> **WHAT NEEDS TO BE DONE**
Your task is to filter the entries and copy every line containing the string "weight".
*** EXTRACTED DATA ***
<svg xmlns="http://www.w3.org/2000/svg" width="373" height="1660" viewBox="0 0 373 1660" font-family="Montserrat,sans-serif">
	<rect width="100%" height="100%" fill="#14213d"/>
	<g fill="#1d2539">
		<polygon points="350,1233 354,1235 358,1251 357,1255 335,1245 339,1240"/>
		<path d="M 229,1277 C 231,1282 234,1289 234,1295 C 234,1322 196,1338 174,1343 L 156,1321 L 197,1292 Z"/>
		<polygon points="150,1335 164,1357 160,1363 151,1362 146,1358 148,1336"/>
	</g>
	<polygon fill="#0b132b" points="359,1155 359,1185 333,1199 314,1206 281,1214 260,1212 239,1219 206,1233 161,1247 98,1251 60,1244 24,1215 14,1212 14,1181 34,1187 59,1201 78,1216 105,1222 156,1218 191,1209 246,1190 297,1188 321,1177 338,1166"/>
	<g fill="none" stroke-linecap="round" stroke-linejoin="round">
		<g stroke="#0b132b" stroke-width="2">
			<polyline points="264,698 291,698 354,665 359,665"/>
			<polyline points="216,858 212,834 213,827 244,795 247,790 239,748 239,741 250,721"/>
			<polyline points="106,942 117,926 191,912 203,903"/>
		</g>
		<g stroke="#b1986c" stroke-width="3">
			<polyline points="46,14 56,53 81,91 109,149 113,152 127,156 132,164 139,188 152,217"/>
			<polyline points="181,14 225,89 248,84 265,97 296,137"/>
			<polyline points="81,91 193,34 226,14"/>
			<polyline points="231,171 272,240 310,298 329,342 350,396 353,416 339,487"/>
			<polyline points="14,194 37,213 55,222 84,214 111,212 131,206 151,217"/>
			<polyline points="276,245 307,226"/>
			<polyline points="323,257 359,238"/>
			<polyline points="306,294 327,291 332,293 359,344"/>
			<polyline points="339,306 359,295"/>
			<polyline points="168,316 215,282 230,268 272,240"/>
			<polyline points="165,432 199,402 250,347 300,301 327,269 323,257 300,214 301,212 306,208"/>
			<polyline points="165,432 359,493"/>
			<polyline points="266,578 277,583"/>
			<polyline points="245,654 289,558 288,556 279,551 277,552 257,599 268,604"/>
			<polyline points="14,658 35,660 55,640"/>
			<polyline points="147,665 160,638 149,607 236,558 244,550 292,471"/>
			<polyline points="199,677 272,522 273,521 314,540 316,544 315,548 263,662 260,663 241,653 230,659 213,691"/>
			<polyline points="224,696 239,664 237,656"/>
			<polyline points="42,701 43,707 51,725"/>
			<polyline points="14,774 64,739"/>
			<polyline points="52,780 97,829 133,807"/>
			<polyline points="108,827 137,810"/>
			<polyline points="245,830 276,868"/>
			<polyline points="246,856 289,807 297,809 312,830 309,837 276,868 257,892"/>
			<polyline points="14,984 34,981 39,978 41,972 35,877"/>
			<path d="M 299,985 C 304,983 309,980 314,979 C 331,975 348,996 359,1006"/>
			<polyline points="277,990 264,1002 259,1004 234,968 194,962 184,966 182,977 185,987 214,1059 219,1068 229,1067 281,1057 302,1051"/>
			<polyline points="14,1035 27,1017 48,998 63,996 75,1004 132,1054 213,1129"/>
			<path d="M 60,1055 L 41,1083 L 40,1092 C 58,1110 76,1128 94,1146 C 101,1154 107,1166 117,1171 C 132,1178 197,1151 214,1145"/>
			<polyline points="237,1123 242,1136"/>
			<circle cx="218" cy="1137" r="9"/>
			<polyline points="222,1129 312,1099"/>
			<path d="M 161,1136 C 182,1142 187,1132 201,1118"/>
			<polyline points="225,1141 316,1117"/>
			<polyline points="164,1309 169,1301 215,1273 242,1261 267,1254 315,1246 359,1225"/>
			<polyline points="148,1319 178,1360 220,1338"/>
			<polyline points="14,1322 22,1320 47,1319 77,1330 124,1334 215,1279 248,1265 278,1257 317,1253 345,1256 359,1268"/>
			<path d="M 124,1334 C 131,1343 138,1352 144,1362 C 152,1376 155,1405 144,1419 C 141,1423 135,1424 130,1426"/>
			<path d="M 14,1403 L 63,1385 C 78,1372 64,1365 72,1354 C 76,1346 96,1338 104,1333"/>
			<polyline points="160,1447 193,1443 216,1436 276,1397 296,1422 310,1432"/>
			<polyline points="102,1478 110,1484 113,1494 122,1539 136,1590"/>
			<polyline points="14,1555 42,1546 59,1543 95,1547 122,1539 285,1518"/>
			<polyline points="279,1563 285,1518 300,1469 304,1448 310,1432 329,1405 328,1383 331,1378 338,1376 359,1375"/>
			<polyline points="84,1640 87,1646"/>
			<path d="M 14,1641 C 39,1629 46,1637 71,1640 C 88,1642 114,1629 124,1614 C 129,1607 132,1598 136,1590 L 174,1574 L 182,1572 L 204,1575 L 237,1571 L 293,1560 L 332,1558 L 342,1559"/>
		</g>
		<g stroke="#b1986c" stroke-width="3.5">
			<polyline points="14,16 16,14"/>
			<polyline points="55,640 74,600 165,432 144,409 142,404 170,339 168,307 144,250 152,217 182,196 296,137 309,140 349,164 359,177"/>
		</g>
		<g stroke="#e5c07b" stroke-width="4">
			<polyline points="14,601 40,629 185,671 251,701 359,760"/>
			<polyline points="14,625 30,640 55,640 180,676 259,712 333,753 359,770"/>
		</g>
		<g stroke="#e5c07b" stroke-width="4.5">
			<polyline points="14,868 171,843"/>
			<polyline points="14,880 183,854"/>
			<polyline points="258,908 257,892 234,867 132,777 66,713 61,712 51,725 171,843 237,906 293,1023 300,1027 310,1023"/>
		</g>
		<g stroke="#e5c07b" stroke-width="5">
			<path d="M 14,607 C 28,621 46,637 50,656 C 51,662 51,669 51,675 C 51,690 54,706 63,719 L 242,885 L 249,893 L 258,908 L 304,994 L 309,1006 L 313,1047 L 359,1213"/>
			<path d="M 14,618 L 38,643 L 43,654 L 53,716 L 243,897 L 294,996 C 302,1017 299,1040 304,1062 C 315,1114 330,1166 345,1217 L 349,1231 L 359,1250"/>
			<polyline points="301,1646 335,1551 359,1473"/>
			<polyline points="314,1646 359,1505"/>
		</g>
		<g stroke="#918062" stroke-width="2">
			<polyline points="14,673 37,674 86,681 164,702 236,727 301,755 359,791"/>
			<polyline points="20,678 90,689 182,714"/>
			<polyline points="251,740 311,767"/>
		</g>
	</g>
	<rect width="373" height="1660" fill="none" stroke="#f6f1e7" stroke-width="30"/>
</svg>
*** End of EXTRACTED DATA ***
*** EXTRACTED DATA ***
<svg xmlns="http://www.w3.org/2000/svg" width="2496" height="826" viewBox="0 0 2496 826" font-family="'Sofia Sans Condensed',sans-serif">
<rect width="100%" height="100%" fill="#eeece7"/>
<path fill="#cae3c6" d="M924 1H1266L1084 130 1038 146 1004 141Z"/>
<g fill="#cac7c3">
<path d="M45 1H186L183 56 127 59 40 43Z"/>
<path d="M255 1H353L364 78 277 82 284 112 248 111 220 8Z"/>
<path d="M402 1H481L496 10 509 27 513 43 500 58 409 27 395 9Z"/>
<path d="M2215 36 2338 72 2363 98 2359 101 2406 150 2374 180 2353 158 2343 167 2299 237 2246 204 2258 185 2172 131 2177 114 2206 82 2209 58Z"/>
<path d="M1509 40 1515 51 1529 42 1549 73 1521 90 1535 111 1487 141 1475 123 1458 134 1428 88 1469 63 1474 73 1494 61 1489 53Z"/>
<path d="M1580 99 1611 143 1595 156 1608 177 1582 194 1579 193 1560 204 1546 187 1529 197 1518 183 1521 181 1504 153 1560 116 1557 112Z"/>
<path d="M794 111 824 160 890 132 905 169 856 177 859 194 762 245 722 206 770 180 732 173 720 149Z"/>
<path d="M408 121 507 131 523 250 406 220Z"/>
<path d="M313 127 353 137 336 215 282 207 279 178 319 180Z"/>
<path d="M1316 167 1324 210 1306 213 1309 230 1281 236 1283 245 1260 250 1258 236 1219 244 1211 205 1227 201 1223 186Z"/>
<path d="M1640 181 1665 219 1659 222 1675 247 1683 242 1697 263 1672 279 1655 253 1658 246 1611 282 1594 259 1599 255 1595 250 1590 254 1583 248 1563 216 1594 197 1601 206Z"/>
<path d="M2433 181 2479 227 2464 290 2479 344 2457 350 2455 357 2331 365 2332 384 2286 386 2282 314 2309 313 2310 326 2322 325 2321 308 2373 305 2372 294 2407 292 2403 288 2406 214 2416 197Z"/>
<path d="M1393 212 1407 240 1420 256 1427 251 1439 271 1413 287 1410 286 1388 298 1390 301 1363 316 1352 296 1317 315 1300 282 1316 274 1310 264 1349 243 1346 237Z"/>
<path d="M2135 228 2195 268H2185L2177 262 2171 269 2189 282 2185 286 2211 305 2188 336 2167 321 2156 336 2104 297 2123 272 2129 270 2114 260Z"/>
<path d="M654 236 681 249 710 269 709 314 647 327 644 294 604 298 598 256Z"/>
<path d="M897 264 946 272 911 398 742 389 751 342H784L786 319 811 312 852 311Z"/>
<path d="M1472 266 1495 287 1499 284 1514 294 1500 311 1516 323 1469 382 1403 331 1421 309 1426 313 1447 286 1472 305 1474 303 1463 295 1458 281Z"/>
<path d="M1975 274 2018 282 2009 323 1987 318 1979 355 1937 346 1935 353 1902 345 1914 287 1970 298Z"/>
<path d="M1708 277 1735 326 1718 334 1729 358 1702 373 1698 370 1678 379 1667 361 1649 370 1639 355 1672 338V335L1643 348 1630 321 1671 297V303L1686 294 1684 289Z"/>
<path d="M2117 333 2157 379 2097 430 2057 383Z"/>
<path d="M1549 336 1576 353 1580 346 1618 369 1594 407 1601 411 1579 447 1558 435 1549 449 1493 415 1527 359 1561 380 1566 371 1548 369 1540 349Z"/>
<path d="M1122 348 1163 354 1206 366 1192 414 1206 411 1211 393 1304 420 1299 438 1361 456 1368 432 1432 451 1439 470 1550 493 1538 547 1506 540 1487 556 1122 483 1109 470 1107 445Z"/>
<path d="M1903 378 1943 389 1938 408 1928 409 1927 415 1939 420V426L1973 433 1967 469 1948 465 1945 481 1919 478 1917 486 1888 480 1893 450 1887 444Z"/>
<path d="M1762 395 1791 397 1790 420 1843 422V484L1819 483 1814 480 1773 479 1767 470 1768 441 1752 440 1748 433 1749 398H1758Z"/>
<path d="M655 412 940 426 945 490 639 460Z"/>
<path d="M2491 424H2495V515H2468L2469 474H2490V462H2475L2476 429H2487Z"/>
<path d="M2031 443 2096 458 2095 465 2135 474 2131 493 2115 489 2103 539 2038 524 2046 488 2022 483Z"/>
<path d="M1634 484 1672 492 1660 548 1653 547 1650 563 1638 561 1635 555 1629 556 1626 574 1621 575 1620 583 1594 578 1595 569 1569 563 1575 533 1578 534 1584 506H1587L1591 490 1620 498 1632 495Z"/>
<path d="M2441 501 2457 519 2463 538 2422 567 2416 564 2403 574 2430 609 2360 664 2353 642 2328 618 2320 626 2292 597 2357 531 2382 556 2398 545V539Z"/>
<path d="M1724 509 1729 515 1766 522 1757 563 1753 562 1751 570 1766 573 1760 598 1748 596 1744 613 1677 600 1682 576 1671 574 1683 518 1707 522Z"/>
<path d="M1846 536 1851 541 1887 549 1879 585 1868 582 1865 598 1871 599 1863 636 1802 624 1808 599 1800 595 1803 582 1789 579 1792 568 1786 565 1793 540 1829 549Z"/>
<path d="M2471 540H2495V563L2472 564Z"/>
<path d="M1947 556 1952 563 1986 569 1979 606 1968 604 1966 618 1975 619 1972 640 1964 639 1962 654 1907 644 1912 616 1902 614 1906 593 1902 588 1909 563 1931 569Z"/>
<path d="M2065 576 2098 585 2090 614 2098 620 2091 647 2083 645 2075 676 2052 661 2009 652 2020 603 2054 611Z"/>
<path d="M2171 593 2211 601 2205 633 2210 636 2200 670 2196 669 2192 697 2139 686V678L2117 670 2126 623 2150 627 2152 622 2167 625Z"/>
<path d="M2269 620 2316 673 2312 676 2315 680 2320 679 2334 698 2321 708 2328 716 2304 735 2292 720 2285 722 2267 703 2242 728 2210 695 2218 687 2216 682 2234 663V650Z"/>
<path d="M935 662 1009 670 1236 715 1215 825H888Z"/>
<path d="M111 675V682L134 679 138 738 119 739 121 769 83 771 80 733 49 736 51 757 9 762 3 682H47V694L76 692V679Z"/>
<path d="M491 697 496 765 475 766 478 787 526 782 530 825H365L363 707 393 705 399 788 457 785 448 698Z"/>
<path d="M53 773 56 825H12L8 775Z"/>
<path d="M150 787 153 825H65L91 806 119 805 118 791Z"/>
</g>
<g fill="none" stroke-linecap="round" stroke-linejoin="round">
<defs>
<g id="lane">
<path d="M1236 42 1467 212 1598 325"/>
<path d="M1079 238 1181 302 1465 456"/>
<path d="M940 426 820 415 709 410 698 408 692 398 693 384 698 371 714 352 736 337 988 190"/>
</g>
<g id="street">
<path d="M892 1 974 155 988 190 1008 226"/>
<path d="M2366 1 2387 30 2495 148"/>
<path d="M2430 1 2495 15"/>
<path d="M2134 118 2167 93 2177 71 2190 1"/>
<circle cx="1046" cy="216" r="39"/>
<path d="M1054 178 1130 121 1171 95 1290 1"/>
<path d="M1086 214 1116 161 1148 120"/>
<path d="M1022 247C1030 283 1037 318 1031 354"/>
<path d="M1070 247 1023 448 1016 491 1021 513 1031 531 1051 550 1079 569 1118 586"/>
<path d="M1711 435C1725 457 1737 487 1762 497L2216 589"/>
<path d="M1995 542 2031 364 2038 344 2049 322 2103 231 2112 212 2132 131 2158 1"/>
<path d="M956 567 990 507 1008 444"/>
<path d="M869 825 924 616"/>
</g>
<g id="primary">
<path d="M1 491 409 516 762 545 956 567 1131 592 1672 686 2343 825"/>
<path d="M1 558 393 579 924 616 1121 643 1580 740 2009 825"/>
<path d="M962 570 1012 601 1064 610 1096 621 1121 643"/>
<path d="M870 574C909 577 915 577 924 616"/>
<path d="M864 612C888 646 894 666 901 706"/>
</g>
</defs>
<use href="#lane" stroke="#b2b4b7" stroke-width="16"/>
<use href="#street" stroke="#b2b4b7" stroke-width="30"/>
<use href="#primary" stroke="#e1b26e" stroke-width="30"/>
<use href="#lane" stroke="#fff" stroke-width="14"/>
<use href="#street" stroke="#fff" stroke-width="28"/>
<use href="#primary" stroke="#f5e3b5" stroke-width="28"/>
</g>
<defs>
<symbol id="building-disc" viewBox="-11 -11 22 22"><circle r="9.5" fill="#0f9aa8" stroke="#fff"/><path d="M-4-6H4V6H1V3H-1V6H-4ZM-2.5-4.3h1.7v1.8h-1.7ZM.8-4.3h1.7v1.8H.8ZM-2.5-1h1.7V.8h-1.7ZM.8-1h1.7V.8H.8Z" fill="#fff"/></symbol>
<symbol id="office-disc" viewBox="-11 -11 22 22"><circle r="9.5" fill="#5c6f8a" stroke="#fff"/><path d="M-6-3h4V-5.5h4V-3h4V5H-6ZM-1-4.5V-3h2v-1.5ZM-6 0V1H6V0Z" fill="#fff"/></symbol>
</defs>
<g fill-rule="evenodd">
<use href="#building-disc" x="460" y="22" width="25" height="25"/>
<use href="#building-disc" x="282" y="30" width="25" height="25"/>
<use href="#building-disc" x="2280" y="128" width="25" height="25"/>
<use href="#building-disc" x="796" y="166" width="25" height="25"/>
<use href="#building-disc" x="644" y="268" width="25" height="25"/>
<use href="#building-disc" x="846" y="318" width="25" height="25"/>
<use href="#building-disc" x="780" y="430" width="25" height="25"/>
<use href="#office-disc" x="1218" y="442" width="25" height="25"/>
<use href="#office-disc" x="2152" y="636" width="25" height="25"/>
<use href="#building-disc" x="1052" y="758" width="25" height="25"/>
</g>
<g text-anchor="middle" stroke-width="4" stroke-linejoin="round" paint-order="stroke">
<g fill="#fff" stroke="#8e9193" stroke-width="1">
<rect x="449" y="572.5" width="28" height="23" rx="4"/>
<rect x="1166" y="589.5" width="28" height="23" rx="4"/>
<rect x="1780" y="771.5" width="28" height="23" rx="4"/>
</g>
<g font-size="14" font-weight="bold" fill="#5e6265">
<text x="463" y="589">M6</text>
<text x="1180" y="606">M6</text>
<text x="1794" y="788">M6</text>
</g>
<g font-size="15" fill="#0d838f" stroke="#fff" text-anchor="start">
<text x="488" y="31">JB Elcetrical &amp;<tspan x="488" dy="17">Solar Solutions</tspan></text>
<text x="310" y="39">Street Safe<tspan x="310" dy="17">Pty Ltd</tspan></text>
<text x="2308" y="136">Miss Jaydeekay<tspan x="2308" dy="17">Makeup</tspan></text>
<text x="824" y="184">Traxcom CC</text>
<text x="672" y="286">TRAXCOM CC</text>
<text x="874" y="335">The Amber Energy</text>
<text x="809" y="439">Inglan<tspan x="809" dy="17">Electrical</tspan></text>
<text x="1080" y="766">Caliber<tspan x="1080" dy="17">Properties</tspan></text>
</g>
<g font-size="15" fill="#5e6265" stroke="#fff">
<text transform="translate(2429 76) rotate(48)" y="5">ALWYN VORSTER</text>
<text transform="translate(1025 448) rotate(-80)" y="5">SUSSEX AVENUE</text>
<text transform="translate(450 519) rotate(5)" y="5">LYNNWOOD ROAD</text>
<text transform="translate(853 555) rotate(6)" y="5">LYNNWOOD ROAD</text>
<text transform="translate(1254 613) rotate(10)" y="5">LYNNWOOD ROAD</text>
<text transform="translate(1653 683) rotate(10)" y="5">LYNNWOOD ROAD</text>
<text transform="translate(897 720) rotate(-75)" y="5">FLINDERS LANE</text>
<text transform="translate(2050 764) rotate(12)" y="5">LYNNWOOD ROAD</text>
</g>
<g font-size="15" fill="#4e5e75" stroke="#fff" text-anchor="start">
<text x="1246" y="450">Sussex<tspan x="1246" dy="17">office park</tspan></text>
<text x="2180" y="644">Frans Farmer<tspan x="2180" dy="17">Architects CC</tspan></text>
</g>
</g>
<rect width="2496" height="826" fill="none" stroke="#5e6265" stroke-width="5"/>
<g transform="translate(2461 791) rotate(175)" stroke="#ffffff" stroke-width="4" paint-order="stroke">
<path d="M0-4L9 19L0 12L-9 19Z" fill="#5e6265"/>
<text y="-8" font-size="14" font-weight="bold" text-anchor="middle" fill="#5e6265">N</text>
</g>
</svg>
*** End of EXTRACTED DATA ***
> **TASK OUTPUT**
<g font-size="14" font-weight="bold" fill="#5e6265">
<text y="-8" font-size="14" font-weight="bold" text-anchor="middle" fill="#5e6265">N</text>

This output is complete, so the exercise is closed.